New concerns over developments in the U.S. economy surfaced last week, and seem to be the main focus in European trading Monday. Stocks have turned positive after a weak opening, and the dollar continue to slide against most currencies.
“The economic outlook for the U.S. economy now seems more uncertain than before, which also has taken the focus away from the debt crisis in the euro zone.”
Anders Green Kjelsrud
Several disappointing U.S. macro numbers was presented last week, and renewed the fears that the U.S.recovery is losing momentum. Regional business confidence index for manufacturing fell sharply, while actual spending figures suggested that consumers have become more cautious.

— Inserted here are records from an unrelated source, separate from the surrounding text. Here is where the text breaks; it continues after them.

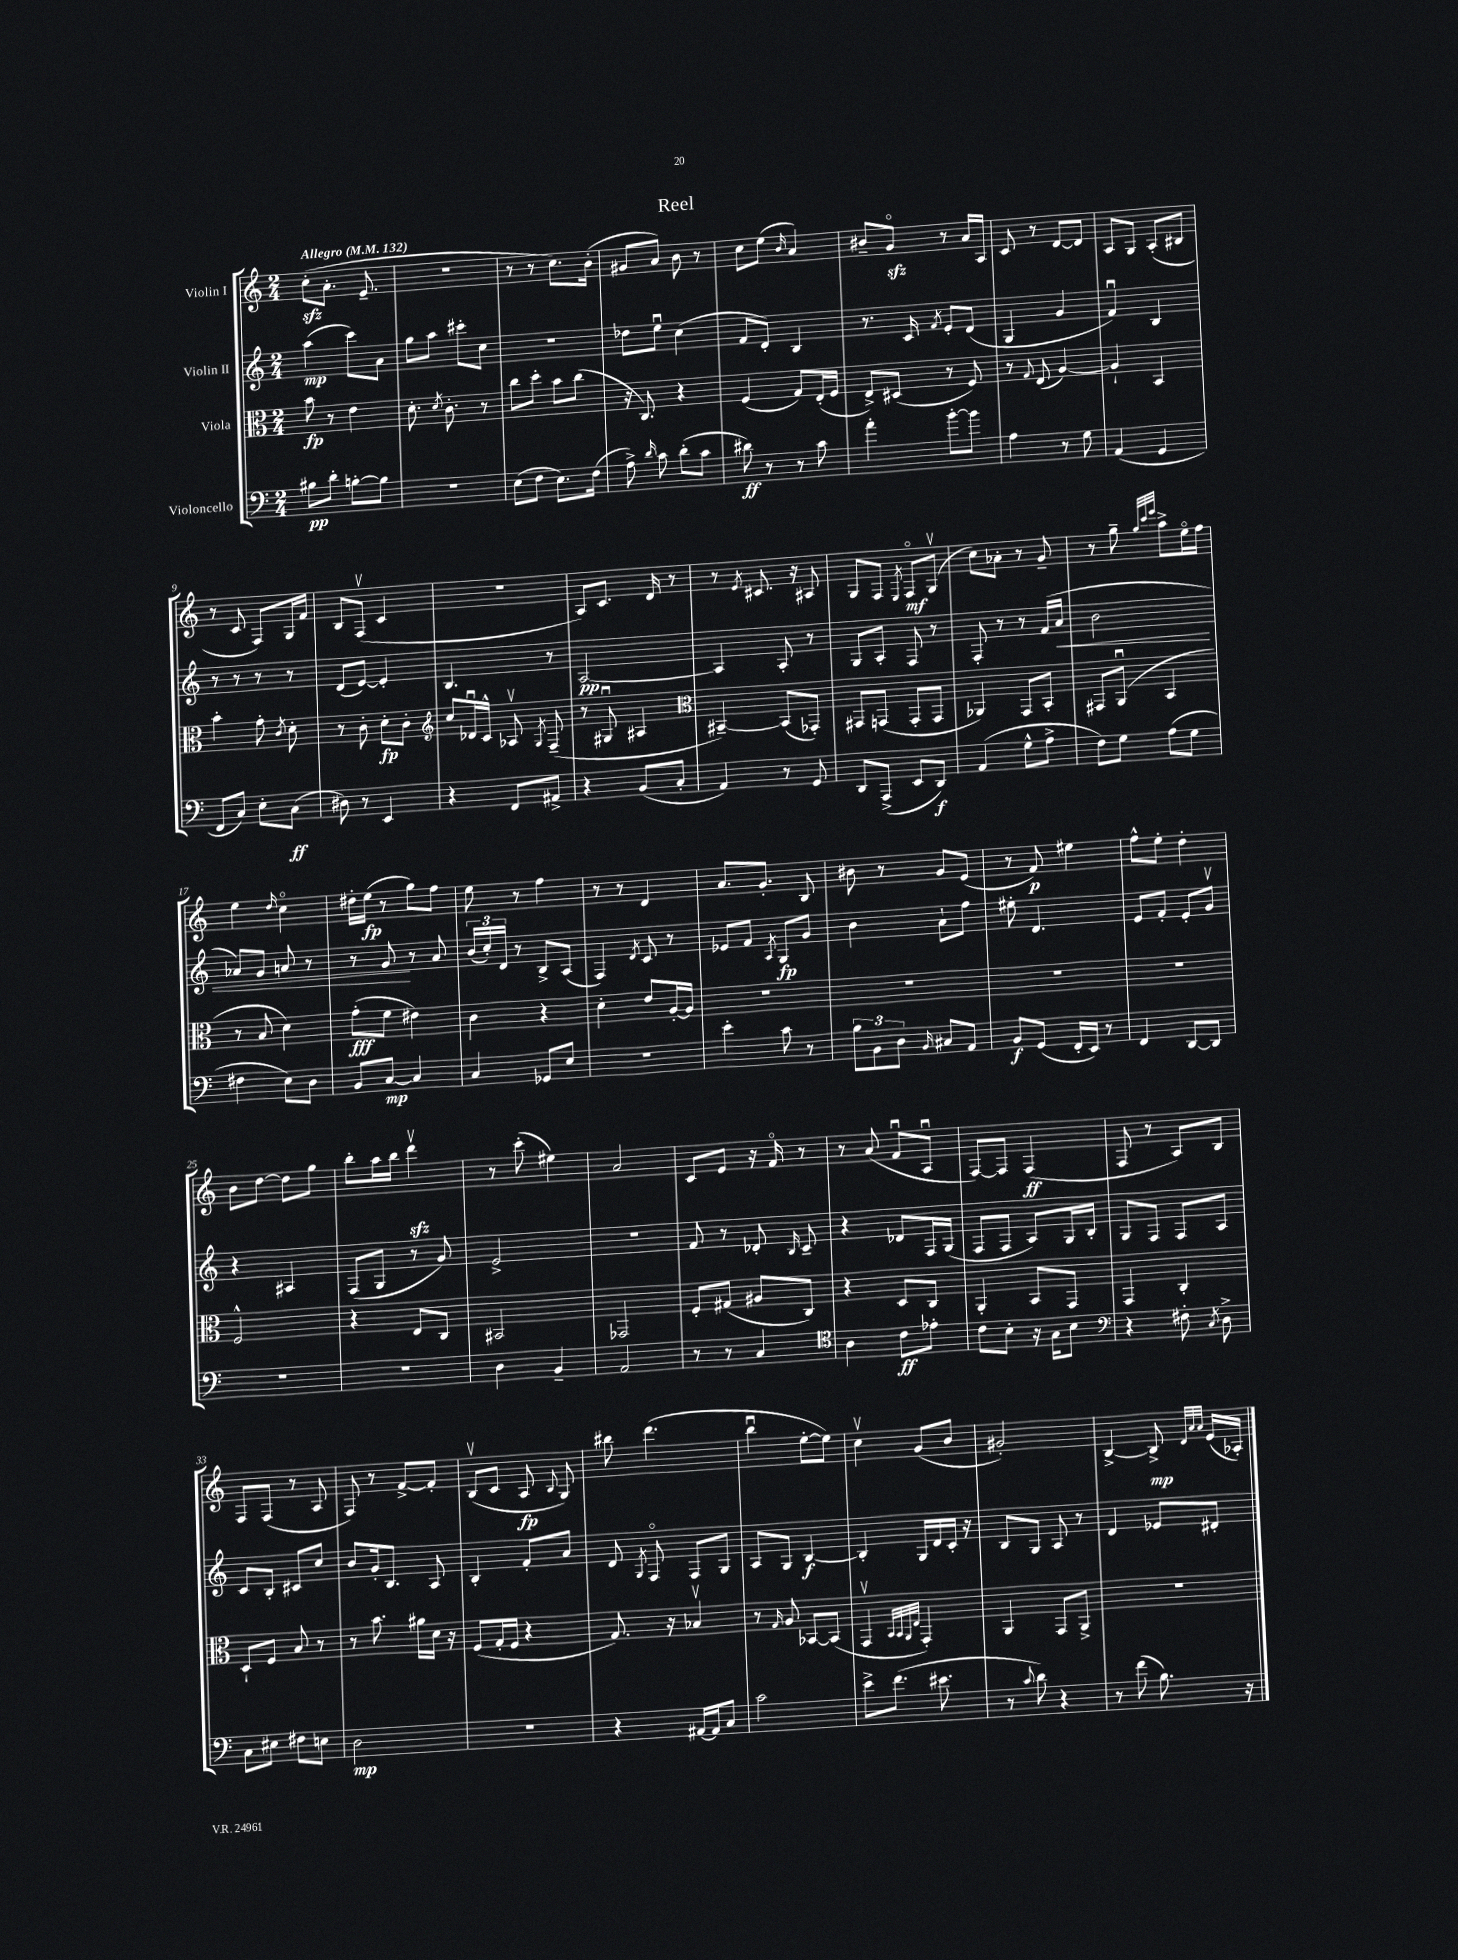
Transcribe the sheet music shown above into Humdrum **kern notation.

**kern	**dynam	**kern	**dynam	**kern	**dynam	**kern	**dynam
*part4	*part4	*part3	*part3	*part2	*part2	*part1	*part1
*staff4	*staff4	*staff3	*staff3	*staff2	*staff2	*staff1	*staff1
*I"Violoncello	*	*I"Viola	*	*I"Violin II	*	*I"Violin I	*
*clefF4	*	*clefC3	*	*clefG2	*	*clefG2	*
*k[]	*	*k[]	*	*k[]	*	*k[]	*
*M2/4	*	*M2/4	*	*M2/4	*	*M2/4	*
*MM132	*	*MM132	*	*MM132	*	*MM132	*
=1	=1	=1	=1	=1	=1	=1	=1
!	!	!	!	!	!	!LO:TX:a:B:t=Allegro	!
8B#X\L	pp	8b\	fp	(4aa\	mp	(8cczz'\L	.
8d'\J	.	8r	.	.	.	8.a'\J	.
[8Bn'\L	.	4e\	.	8ccc\L)	.	.	.
.	.	.	.	.	.	8.e~/	.
8B\J]	.	.	.	8a\J	.	.	.
=2	=2	=2	=2	=2	=2	=2	=2
2r	.	8.d'\	.	8gg\L	.	2r	.
.	.	.	.	8aa\J	.	.	.
.	.	8qd/	.	.	.	.	.
.	.	8.c'\	.	.	.	.	.
.	.	.	.	8ccc#X'\L	.	.	.
.	.	8r	.	8cc\J	.	.	.
=3	=3	=3	=3	=3	=3	=3	=3
(8E\L	.	8cc\L	.	2r	.	8r	.
8F\J	.	8dd'\J	.	.	.	8r	.
8.E\L)	.	8b\L	.	.	.	8.cc\L)	.
.	.	(8cc\J	.	.	.	.	.
(16F\Jk	.	.	.	.	.	(16b'\Jk	.
=4	=4	=4	=4	=4	=4	=4	=4
8A^\)	.	16r	.	8dd-X\L	.	8g#X/L	.
.	.	8.C/)	.	.	.	.	.
16qqd/	.	.	.	.	.	.	.
8c\	.	.	.	8eeu\J	.	8a/J)	.
(8d'\L	.	4r	.	(4cc\	.	8b\	.
8c\J	.	.	.	.	.	8r	.
=5	=5	=5	=5	=5	=5	=5	=5
8d#X\)	ff	(4F/	.	8f/L	.	8cc\L	.
8r	.	.	.	8d'/J)	.	(8ee\J	.
.	.	.	.	.	.	16qqb/	.
8r	.	8G/L)	.	4B/	.	4a/)	.
8c\	.	(16E'/L	.	.	.	.	.
.	.	16F/JJ	.	.	.	.	.
=6	=6	=6	=6	=6	=6	=6	=6
4a'\	.	8E^/L)	.	8.r	.	8b#X~/L	.
.	.	(8D#X/J	.	.	.	8gzz/J	.
.	.	.	.	16c/	.	.	.
.	.	.	.	8qf/	.	.	.
[8b'\L	.	8r	.	8e'/L	.	8r	.
8b\J]	.	8F/)	.	(8d/J	.	16a/LL	.
.	.	.	.	.	.	16A/JJ	.
=7	=7	=7	=7	=7	=7	=7	=7
4A\	.	8r	.	4G/	.	8c/	.
.	.	8qqG/	.	.	.	.	.
.	.	(8E/	.	.	.	8r	.
8r	.	[4A/)	.	4g/	.	[8d/L	.
8G\	.	.	.	.	.	8d/J]	.
=8	=8	=8	=8	=8	=8	=8	=8
(4AA/	.	4A`/]	.	4fu/)	.	8A/L	.
.	.	.	.	.	.	8G/J	.
4GG/	.	4BB/	.	4B/	.	(8A'/L	.
.	.	.	.	.	.	8B#X/J	.
!!LO:LB:g=z
=9	=9	=9	=9	=9	=9	=9	=9
8FF/L	.	4b'\	.	8r	.	8r	.
8C/J)	.	.	.	8r	.	8c/	.
8E'\L	.	8g'\	.	8r	.	8F/L)	.
.	.	8qc/	.	.	.	.	.
(8C\J	ff	8d'\	.	8r	.	16G/L	.
.	.	.	.	.	.	16f/JJ	.
=10	=10	=10	=10	=10	=10	=10	=10
8D#X\)	.	8r	.	(8d/L	.	8B/L	.
8r	.	8c'\	.	[8e/J)	.	(8Fv/J	.
4EE/	.	8d'\L	fp	4e'/]	.	4c/	.
.	.	8c'\J	.	.	.	.	.
=11	=11	=11	=11	=11	=11	=11	=11
*	*	*clefG2	*	*	*	*	*
4r	.	8cc/L	.	4.B/	.	2r	.
.	.	16d-Xu/L	.	.	.	.	.
.	.	16c^^/JJ	.	.	.	.	.
8FF/L	.	8A-Xv/	.	.	.	.	.
.	.	8qG/	.	.	.	.	.
8AA#X^/J	.	(8F~/	.	8r	.	.	.
=12	=12	=12	=12	=12	=12	=12	=12
4r	.	8r	.	[2A/	pp	8A/L)	.
.	.	8G#Xu/	.	.	.	8.c/J	.
(8BB/L	.	4A#X/	.	.	.	.	.
.	.	.	.	.	.	16d/	.
8C'/J	.	.	.	.	.	8r	.
=13	=13	=13	=13	=13	=13	=13	=13
*	*	*clefC3	*	*	*	*	*
4AA/)	.	[4BB#X~/)	.	4A/]	.	8r	.
.	.	.	.	.	.	8qe/	.
.	.	.	.	.	.	8.c#X/	.
8r	.	(8BB#/L]	.	8A'/	.	.	.
.	.	.	.	.	.	16r	.
8GG/	.	8GG-X'/J)	.	8r	.	8A#X/	.
=14	=14	=14	=14	=14	=14	=14	=14
8DD/L	.	8GG#X/L	.	8G/L	.	8G/L	.
(8AAA^/J	.	(8GGn/J	.	8A'/J	.	8F/J	.
.	.	.	.	.	.	8qE/	.
8EE/L	.	8GG'/L	.	8F/	.	8F/L	mf
8DD/J)	f	8GG/J	.	8r	.	(8Gv/J	.
=15	=15	=15	=15	=15	=15	=15	=15
(4AA/	.	4AA-X/)	.	8F'/	.	8cc\L)	.
.	.	.	.	8r	.	8a-X'\J	.
8G^^\L	.	8GG/L	.	8r	.	8r	.
8A^\J	.	8BB'/J	.	(16f/LL	.	8g~/	.
!	!	!	!	!	!LO:HP:b	!	!
.	.	.	.	16a/JJ	<	.	.
=16	=16	=16	=16	=16	=16	=16	=16
8F\L)	.	8GG#X/L	.	2b\	.	8r	.
8G\J	.	(8AAu/J	.	.	.	8gg~\	.
.	.	.	.	.	.	32qqgg/LLL	.
.	.	.	.	.	.	32qqccc/	.
.	.	.	.	.	.	32qqeee/JJJ	.
(8A\L	.	4BB/	.	.	.	8aa^\L	.
8G\J	.	.	.	.	.	16ee\L	.
.	.	.	.	.	.	16ff\JJ	.
!!LO:LB:g=z
=17	=17	=17	=17	=17	=17	=17	=17
4F#X\	.	8r	.	8a-X/L)	.	4ee\	.
.	.	8B/	.	8g/J	.	.	.
.	.	.	.	.	.	16qqdd/	.
8E\L)	.	4d\)	.	8an/	.	4cc\	.
8D\J	.	.	.	8r	.	.	.
=18	=18	=18	=18	=18	=18	=18	=18
8BB/L	.	(8g'\L	fff	8r	.	16dd#X'\LL	.
.	.	.	.	.	.	(16ee\JJ	fp
[8C/J	mp	8f\J	.	8g/	.	8r	.
4C/]	.	4e#X\)	.	8r	[	8gg\L)	.
.	.	.	.	8a/	.	8ff\J	.
=19	=19	=19	=19	=19	=19	=19	=19
4C/	.	4c\	.	(24b/LL	.	8ee\	.
.	.	.	.	24cc'/)	.	.	.
.	.	.	.	24d/JJ	.	.	.
.	.	.	.	8r	.	8r	.
8GG-X/L	.	4r	.	8B^/L	.	4ff\	.
8E/J	.	.	.	(8A/J	.	.	.
=20	=20	=20	=20	=20	=20	=20	=20
2r	.	4d'\	.	4F/)	.	8r	.
.	.	.	.	.	.	8r	.
.	.	.	.	8qd/	.	.	.
.	.	8e/L	.	8c/	.	4d/	.
.	.	[16A'/L	.	8r	.	.	.
.	.	16A/JJ]	.	.	.	.	.
=21	=21	=21	=21	=21	=21	=21	=21
4e'\	.	2r	.	8e-X/L	.	8.a/L	.
.	.	.	.	8f/J	.	.	.
.	.	.	.	.	.	8.g'/J	.
.	.	.	.	8qA/	.	.	.
8c\	.	.	.	8G/L	fp	.	.
8r	.	.	.	8g/J	.	8B/	.
=22	=22	=22	=22	=22	=22	=22	=22
12B\L	.	2r	.	4b\	.	8b#X\	.
12BB\	.	.	.	.	.	.	.
.	.	.	.	.	.	8r	.
12D\J	.	.	.	.	.	.	.
16qqBB/	.	.	.	.	.	.	.
8C#X/L	.	.	.	8a`\L	.	8g/L	.
8AA/J	.	.	.	8ff\J	.	(8e/J	.
=23	=23	=23	=23	=23	=23	=23	=23
8BB/L	f	2r	.	8ee#X'\	.	8r	.
(8GG/J	.	.	.	4.d/	.	8f/)	p
16FF'/LL	.	.	.	.	.	4ee#X\	.
16EE/JJ)	.	.	.	.	.	.	.
8r	.	.	.	.	.	.	.
=24	=24	=24	=24	=24	=24	=24	=24
4FF/	.	2r	.	8e/L	.	8ff^^\L	.
.	.	.	.	8f'/J	.	8ee'\J	.
[8DD/L	.	.	.	8e'/L	.	4dd'\	.
8DD/J]	.	.	.	8gv/J	.	.	.
!!LO:LB:g=z
=25	=25	=25	=25	=25	=25	=25	=25
2r	.	2F^^/	.	4r	.	8b\L	.
.	.	.	.	.	.	[8dd\J	.
.	.	.	.	4A#X/	.	8dd\L]	.
.	.	.	.	.	.	8gg\J	.
=26	=26	=26	=26	=26	=26	=26	=26
2r	.	4r	.	(8F/L	.	8bb'\L	.
.	.	.	.	8G/J	.	16aa\L	.
.	.	.	.	.	.	16bb\JJ	.
.	.	8E/L	.	8r	.	4dddzzv\	.
.	.	8C/J	.	8g/)	.	.	.
=27	=27	=27	=27	=27	=27	=27	=27
4D\	.	2BB#X/	.	2e^/	.	8r	.
.	.	.	.	.	.	(8ccc'\	.
4BB~/	.	.	.	.	.	4ee#X\)	.
=28	=28	=28	=28	=28	=28	=28	=28
2AA/	.	2GG-X/	.	2r	.	2a/	.
=29	=29	=29	=29	=29	=29	=29	=29
8r	.	8F'/L	.	8f/	.	8c/L	.
8r	.	(8G#X/J	.	8r	.	8e/J	.
4C/	.	8A#X/L	.	8d-X'/	.	16r	.
.	.	.	.	.	.	16f/	.
.	.	.	.	16qqB/	.	.	.
.	.	8C/J)	.	8c~/	.	8r	.
=30	=30	=30	=30	=30	=30	=30	=30
*clefC4	*	*	*	*	*	*	*
4A\	.	4r	.	4r	.	8r	.
.	.	.	.	.	.	(8a/	.
8c\L	ff	8D/L	.	8d-X/L	.	8fu/L	.
8e-X'\J	.	8C/J	.	16F/L	.	8Au/J	.
.	.	.	.	(16G/JJ	.	.	.
=31	=31	=31	=31	=31	=31	=31	=31
8c\L	.	4AA'/	.	8F/L	.	[8F/L)	.
8B'\J	.	.	.	8F/J	.	8F/J]	.
16r	.	8BB/L	.	8A/L)	.	(4F/	ff
16G\KL	.	.	.	.	.	.	.
8B\J	.	8GG/J	.	16G/L	.	.	.
.	.	.	.	16B'/JJ	.	.	.
=32	=32	=32	=32	=32	=32	=32	=32
*clefF4	*	*	*	*	*	*	*
4r	.	4GG/	.	8G/L	.	8F/	.
.	.	.	.	8F/J	.	8r	.
8F#X'\	.	4C'/	.	8F/L	.	8A/L)	.
8qC/	.	.	.	.	.	.	.
8D^\	.	.	.	8A/J	.	8B/J	.
!!LO:LB:g=z
=33	=33	=33	=33	=33	=33	=33	=33
8C\L	.	8D`/L	.	8c/L	.	8F/L	.
8E#X\J	.	8F/J	.	8B'/J	.	(8F/J	.
8F#X\L	.	8B/	.	8c#X/L	.	8r	.
8En\J	.	8r	.	8cc/J	.	8A/	.
=34	=34	=34	=34	=34	=34	=34	=34
2D\	mp	8r	.	8b/L	.	8F/)	.
.	.	8.b\	.	16g'/k	.	8r	.
.	.	.	.	8.B/J	.	.	.
.	.	.	.	.	.	[8f^/L	.
.	.	16a#X\LL	.	.	.	.	.
.	.	16d\JJ	.	8A/	.	8f'/J]	.
.	.	16r	.	.	.	.	.
=35	=35	=35	=35	=35	=35	=35	=35
2r	.	(8F/L	.	4B'/	.	(8Bv/L	.
.	.	16G'/L	.	.	.	8c/J	.
.	.	16F/JJ	.	.	.	.	.
.	.	4r	.	8f'/L	.	8A/	fp
.	.	.	.	.	.	8qqB/	.
.	.	.	.	8a/J	.	8G/)	.
=36	=36	=36	=36	=36	=36	=36	=36
4r	.	8.G/)	.	8d/	.	8bb#X\	.
.	.	.	.	8qG/	.	.	.
.	.	.	.	8F/	.	(4.ddd\	.
.	.	16r	.	.	.	.	.
[16AA#X/LL	.	4B-Xv/	.	8F/L	.	.	.
16AA#/J]	.	.	.	.	.	.	.
8C/J	.	.	.	8G/J	.	.	.
=37	=37	=37	=37	=37	=37	=37	=37
2c\	.	8r	.	8A/L	.	4bbu\	.
.	.	16qqG/	.	.	.	.	.
.	.	8A/	.	8G/J	.	.	.
.	.	[8BB-X/L	.	[4B/	f	[8ee'\L	.
.	.	(8BB-/J]	.	.	.	8ee\J])	.
=38	=38	=38	=38	=38	=38	=38	=38
8e^\L	.	4GGv/	.	4B'/]	.	4ccv\	.
(8.f\J	.	.	.	.	.	.	.
.	.	32qqBB/LLL	.	.	.	.	.
.	.	32qqBB/	.	.	.	.	.
.	.	32qqAA/	.	.	.	.	.
.	.	32qqE/JJJ	.	.	.	.	.
.	.	4GG'/)	.	16G/LL	.	(8g/L	.
8.e#X\	.	.	.	16d/	.	.	.
.	.	.	.	16c'/JJ	.	8b/J	.
.	.	.	.	16r	.	.	.
=39	=39	=39	=39	=39	=39	=39	=39
8r	.	4AA/	.	8B/L	.	2g#X'/)	.
8qqc/	.	.	.	.	.	.	.
8d\)	.	.	.	8G/J	.	.	.
4r	.	8GG/L	.	8A/	.	.	.
.	.	8AA^/J	.	8r	.	.	.
=40	=40	=40	=40	=40	=40	=40	=40
8r	.	2r	.	4d/	.	[4B^/	.
(8f\	.	.	.	.	.	.	.
8.B\)	.	.	.	8e-X/L	.	8B^/]	mp
.	.	.	.	.	.	32qqd/LLL	.
.	.	.	.	.	.	32qqa/	.
.	.	.	.	.	.	32qqa/JJJ	.
.	.	.	.	8d#X'/J	.	(16e/LL	.
16r	.	.	.	.	.	16A-X'/JJ)	.
==	==	==	==	==	==	==	==
*-	*-	*-	*-	*-	*-	*-	*-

And Friday’s University of Michigan‘s consumer confidence index for July showed that consumers also expressed that they have become more concerned.
The benchmark confidence index fell from 76.0 to 66.5, and reversed virtually the entire rise of the past year.
The second confidence index, by the Conference Board, have also dropped lately.
The coming week do not contain many macro numbers that are able to shed new light on developments in the U.S. economy.
However, there are some interesting figures; especially the new numbers from the U.S. housing market.
The NAHB’s index (mood barometer for the contractors) is due for publication later today.
Among other events from the United States this week it is worth noting Governor Ben Bernanke’s semi-annual examination of the Senate banking committee.
Despite the relatively weak macroeconomic figures, managed the largest U.S. stock indexes to almost sideways, until they fell on Friday, after sharp rise the previous week amid generally pretty positive earnings reports for the second quarter.
In currency markets the dollar weakened on a broad front through most of last of week.
Trade Weighted fell by a total of two percent – about the same as the depreciation against the euro.
Against the Japanese yen has been weakening even something bigger. In recent months, the dollar have moved as a typical safe-haven currency. Once the uncertainty rise, the dollar have been steady. It also certainly strengthened in the wake of the weak macro numbers. This was, however, not the case by the end of last week.
“That seemingly small shift is probably related to the economic outlook for the U.S. economy now seems more uncertain than before, which also has taken the focus away from the debt crisis in the euro zone. This has contributed to a greater appetite for the euro. In addition, last week the holding auctions of both Greek, Spanish and Portuguese government securities, with tolerable manage outcomes,” analyst Anders Green Kjelsrud at DnB NOR Markets writes in today’s Morning Report.
Rates On The Rise
Money market rates in the euro zone has risen quite significantly recently, which also may have contributed to increasing demand for euros.
“With virtually unlimited supply of money in the last year, money market rates fell well below the central bank‘s key interest rate on one per cent. After the decay of the loan from the ECB to banks in the entire EUR 442 billion for a couple or three weeks ago, however, excess liquidity has been greatly reduced. This provides pressure up on the money market,” Kjelsrud explains.
Another possible factor behind the rise in interest rates, the uncertainty ahead of the publication of stress tests of the European banks, which will take place on Friday.
The report will probably take a lot of the market focus this week. The main purpose of publishing the results of stress tests is to reduce the uncertainty in the markets.
“A major problem in the European financial market today is uncertainty about which banks to take huge losses and the banks have enough capital to meet these losses. As long as uncertainty prevails, even healthy banks are affected by the financing is less available,” DnB NOR Markets points out.
“Otherwise, we note that the Norwegian krone has weakened one part against both the euro and the dollar during Friday afternoon and continued during the weekend. EURNOK traded this morning around 8:13 to 8:14. The NOK decline can probably be explained by a general decline in risk sentimentet while markets are characterized by the fact that it’s July and summer vacation for many. As we have discussed on previous occasions, illiquid markets this summer will be contribute to greater price fluctuations for the Norwegian crown.”
Macro Calendar the week contains few of the real goodies; the euro zone PMI, and several indices, in where the most important probably will be the German IFO index on Friday.
In Norway, Norges Bank publishes its lending survey for the second quarter on Wednesday, that normally don’t create any major market reactions.